ChiliProject is not maintained anymore.
Please be advised that there will be no more updates.
We do not recommend that you setup new ChiliProject instances and
we urge all existing users to migrate their data to a maintained
system, e.g. Redmine. We will
provide a migration script later. In the meantime, you can use the
instructions by
Christian Daehn.
Forums » Develop »
Using chili project as authentication source
Added by Daniel Nauck at 2011-09-23 08:37 am
Hello,
is it possible to use chili project as authentication source for other applications?
I want to use the in chili project registered users + groups in another application and use the chili project authentication whether the users are stored in Db or LDAP, etc.
Is there a way to do this, e.g. with the REST API?
i am working on this, it's pretty done.
basically: you get the user with her permissions via the api.
you will have to use some powerful (admin) account for the APIKEY
Chris Woerle wrote:
i am working on this, it's pretty done.
basically: you get the user with her permissions via the api.
you will have to use some powerful (admin) account for the APIKEY
Where can i track the progress of your work? For which chili project version is it planned?

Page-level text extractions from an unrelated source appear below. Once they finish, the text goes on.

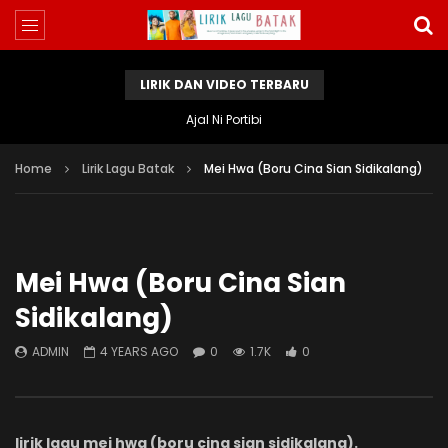
LIRIK DAN VIDEO TERBARU
Ajal Ni Portibi
Home
Lirik Lagu Batak
Mei Hwa (Boru Cina Sian Sidikalang)
Mei Hwa (Boru Cina Sian
Sidikalang)
ADMIN
4 YEARS AGO
0
1.7K
0
lirik lagu mei hwa (boru cina sian sidikalang).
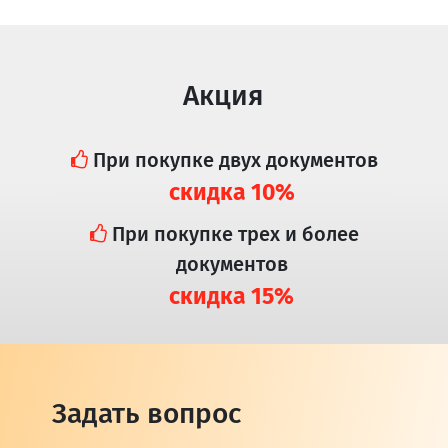
Акция
При покупке двух документов
скидка 10%
При покупке трех и более
документов
скидка 15%
Задать вопрос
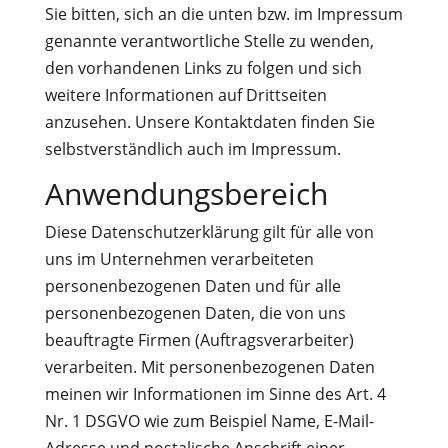
Sie bitten, sich an die unten bzw. im Impressum
genannte verantwortliche Stelle zu wenden,
den vorhandenen Links zu folgen und sich
weitere Informationen auf Drittseiten
anzusehen. Unsere Kontaktdaten finden Sie
selbstverständlich auch im Impressum.
Anwendungsbereich
Diese Datenschutzerklärung gilt für alle von
uns im Unternehmen verarbeiteten
personenbezogenen Daten und für alle
personenbezogenen Daten, die von uns
beauftragte Firmen (Auftragsverarbeiter)
verarbeiten. Mit personenbezogenen Daten
meinen wir Informationen im Sinne des Art. 4
Nr. 1 DSGVO wie zum Beispiel Name, E-Mail-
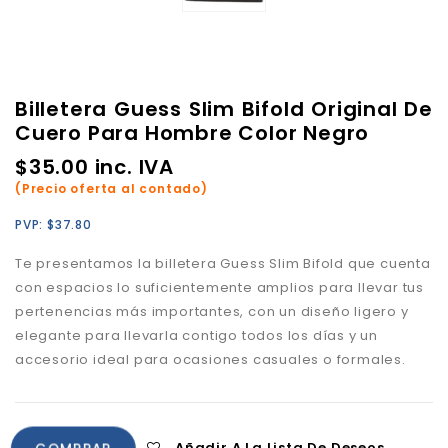
Billetera Guess Slim Bifold Original De
Cuero Para Hombre Color Negro
$
35.00
inc. IVA
(Precio oferta al contado)
PVP:
$
37.80
Te presentamos la billetera Guess Slim Bifold que cuenta
con espacios lo suficientemente amplios para llevar tus
pertenencias más importantes, con un diseño ligero y
elegante para llevarla contigo todos los días y un
accesorio ideal para ocasiones casuales o formales.
Añadir A La Lista De Deseos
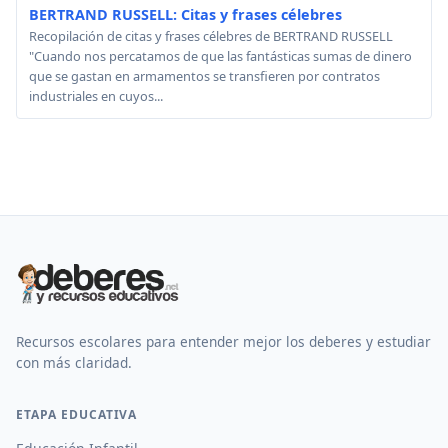
BERTRAND RUSSELL: Citas y frases célebres
Recopilación de citas y frases célebres de BERTRAND RUSSELL
"Cuando nos percatamos de que las fantásticas sumas de dinero
que se gastan en armamentos se transfieren por contratos
industriales en cuyos...
Recursos escolares para entender mejor los deberes y estudiar
con más claridad.
ETAPA EDUCATIVA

Where can i track the progress of your work? For which chili project version is it planned?
nowhere unfortunately.
I am working on a larger project and we rather planned to merge a lot of stable work later into chili. so there is nothing planned yet.
But i think i can take care, that you don't have to wait too long.
If you'd specify more, what your client looks like, we can find out better, what you'd need in the backend.
I don't think the current API is fit to provide authentication and authorization to other apps. I've done this last year (so still Redmine) at LDAP (authentication) and DB (authorization) level.
FYI. rubycas server(Single sign-on authentication for enterprise web apps), http://code.google.com/p/rubycas-server/.
RubyCAS-Server gives you:
- A stand-alone central login page where the user enters their credentials (i.e. their username and password).
- A mechanism for validating the user's credentials against various backends (a table in a SQL database, ActiveDirectory/LDAP, Google accounts, etc.)
- A back-end validator where CAS-enabled client applications connect to check whether the current user is authenticated (if the user has already been authenticated with the CAS server, then they are permitted to proceed, otherwise they are redirected to the CAS server's login page for authentication).
- Full compatibility with the open, multi-platform CAS protocol (CAS clients are implemented for a wide range of platforms, including PHP, various Java frameworks, .NET, Zope, etc.)
- Multi-language localization -- RubyCAS-Server automatically detects the user's preferred language and presents the appropriate interface.